Haiting came to Yangzhou after graduating from high school. Since moving there his urban dreams have been gradually destroyed over the past few years, as his life and work have both been constantly unstable. One of the main problems is the attitude of the locals.

"The Yangzhou dialect is hard to understand, and local people always discriminate against outsiders who speak other dialects," he said.

Because of this, Haiting lives in fear of humiliation. For Liu Jinzhou, this is also a problem. "No matter what you wear, when the local people find out that you are a villager, they will look down on you," he said.

Although he has worked in Yangzhou for eight years, Liu Jinzhou seldom leaves the shipyard after work. Migrant workers like him and Liu Haiting often try to minimize the possibility of contact with local people.

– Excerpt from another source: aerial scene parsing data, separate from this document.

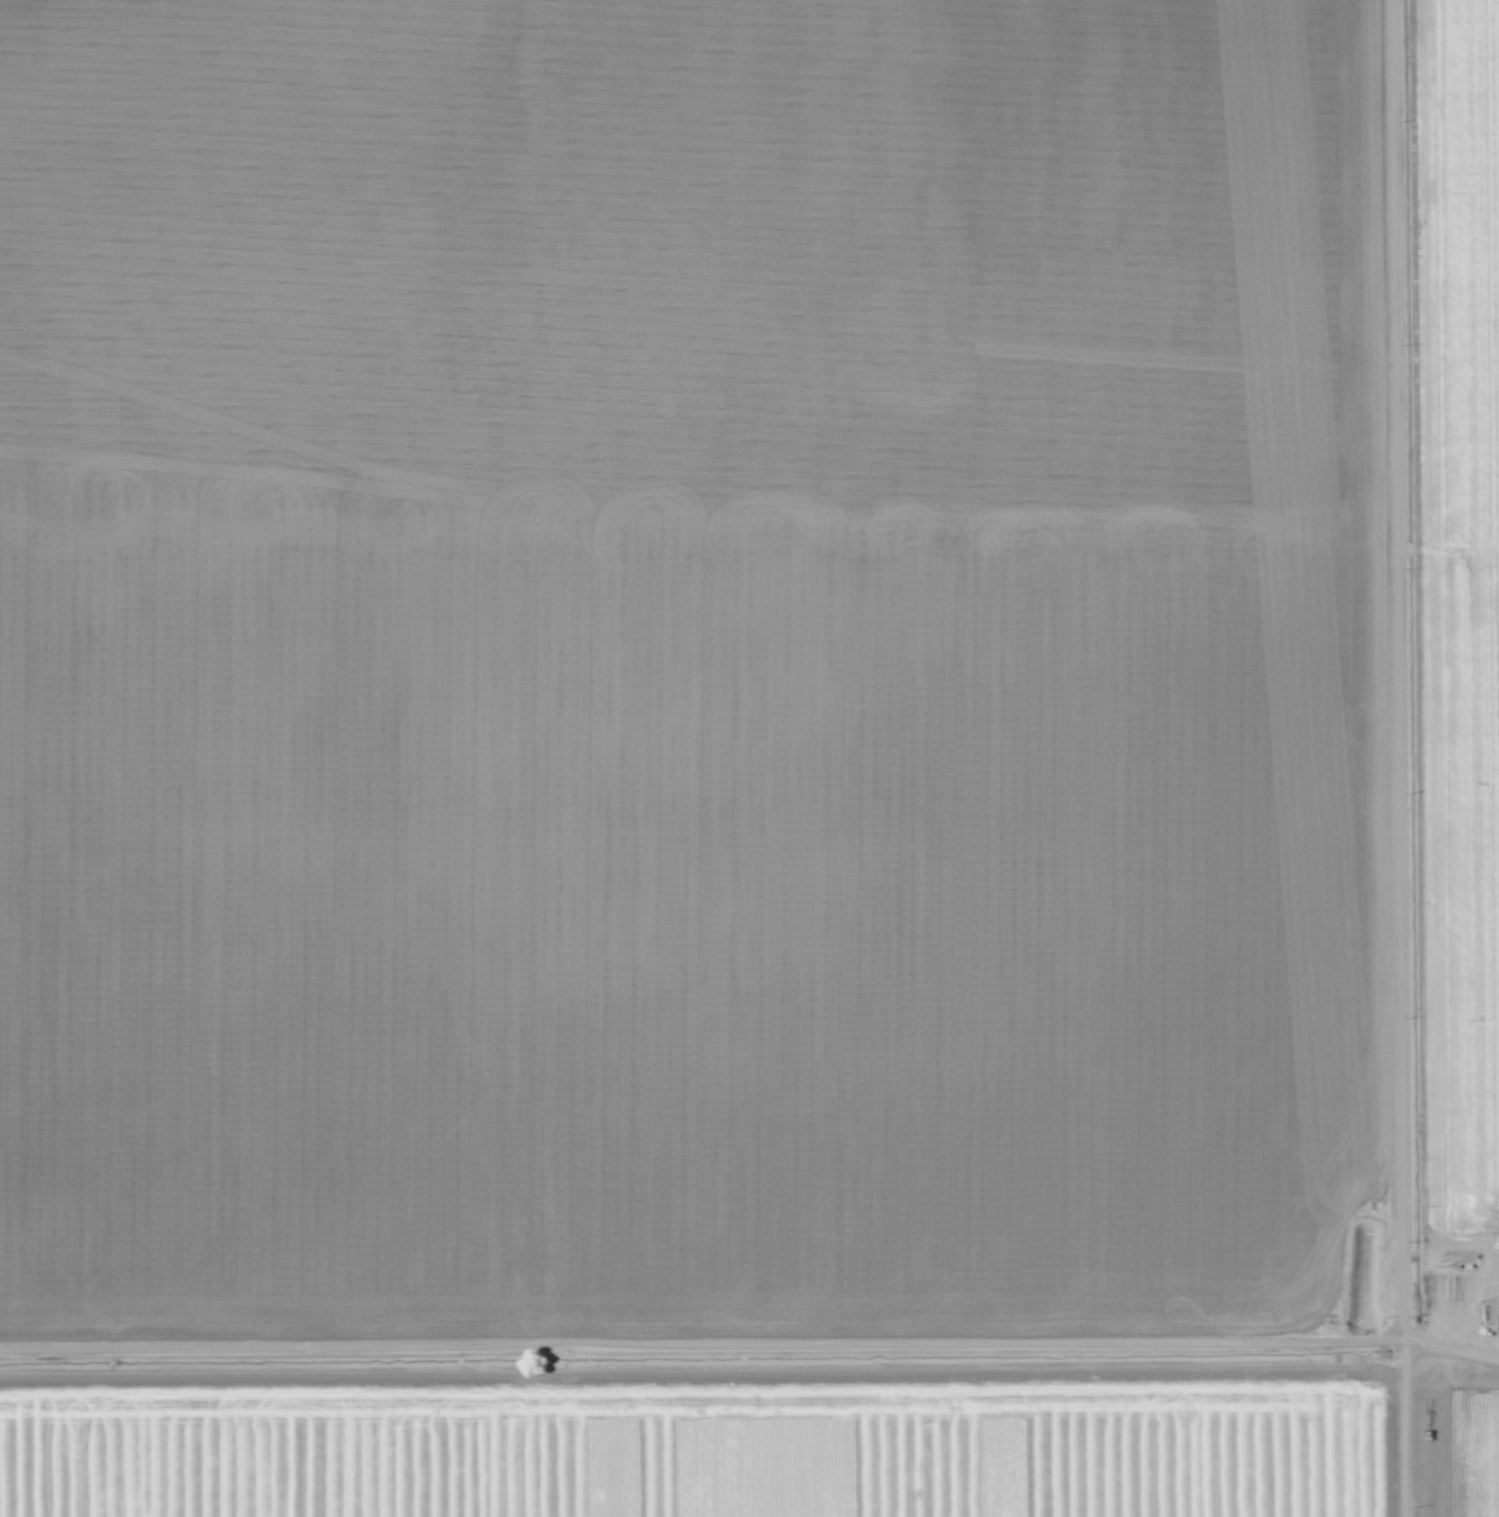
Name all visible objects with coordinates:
crop: (690, 675)
crop: (1440, 744)
road: (1386, 758)
road: (692, 1378)
crop: (699, 1432)

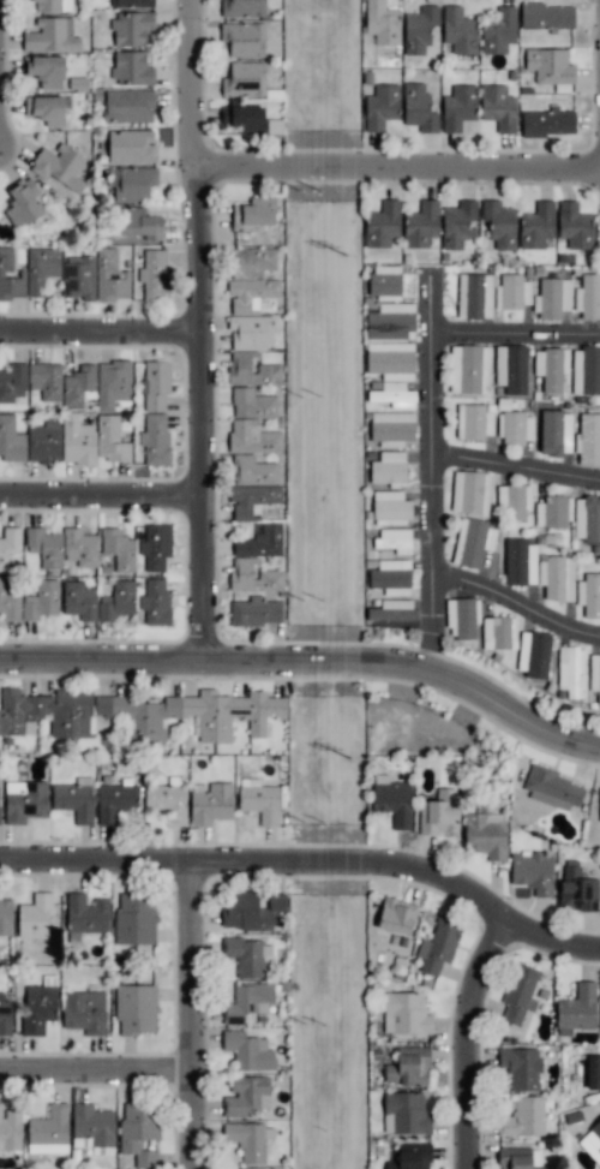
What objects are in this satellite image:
building: (131, 3)
building: (51, 5)
building: (242, 8)
building: (546, 16)
building: (382, 22)
building: (131, 27)
building: (419, 29)
building: (459, 31)
building: (499, 31)
building: (51, 35)
building: (243, 38)
building: (549, 66)
building: (131, 68)
building: (47, 70)
building: (244, 79)
building: (128, 105)
building: (381, 106)
building: (458, 107)
building: (498, 107)
building: (418, 108)
building: (47, 109)
building: (247, 119)
building: (548, 122)
building: (131, 146)
building: (59, 166)
road: (398, 176)
building: (132, 183)
building: (24, 204)
building: (255, 212)
building: (139, 223)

"Unlike their fathers' generation, which often left home just to work for money, new-generation migrant workers like Liu Jinzhou also want respect," said Wang Chunguang, an analyst with the Chinese Academy of Social Sciences.

According to Wang's research, only 18.2 percent of the new generation of migrant workers go to work in cities purely for money. They are also motivated by the lifestyle and hope to build themselves up socially.

Yet most migrant workers have sacrificed their youth in cities. Aside from a few who have realized their dreams, most are left in awkward situations and unable to return to their hometowns.

"Farming is already unfamiliar to me," said Liu Jinzhou, who has become accustomed to modern technology such as mobile phones and computers. The mindsets of such people have also been altered by their urban experiences, further alienating them from the villagers in their hometowns.

"It is more comfortable to talk and hang out with people who also work in cities," said Liu Jian, who is now working in Beijing. "We can only talk about farming with villagers."